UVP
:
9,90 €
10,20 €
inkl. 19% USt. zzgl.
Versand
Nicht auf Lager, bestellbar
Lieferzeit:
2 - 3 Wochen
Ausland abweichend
--------------------
Give the records again, unchanged and complete.

UVP
:
9,90 €
10,20 €
inkl. 19% USt. zzgl.
Versand
Nicht auf Lager, bestellbar
Lieferzeit:
2 - 3 Wochen
Ausland abweichend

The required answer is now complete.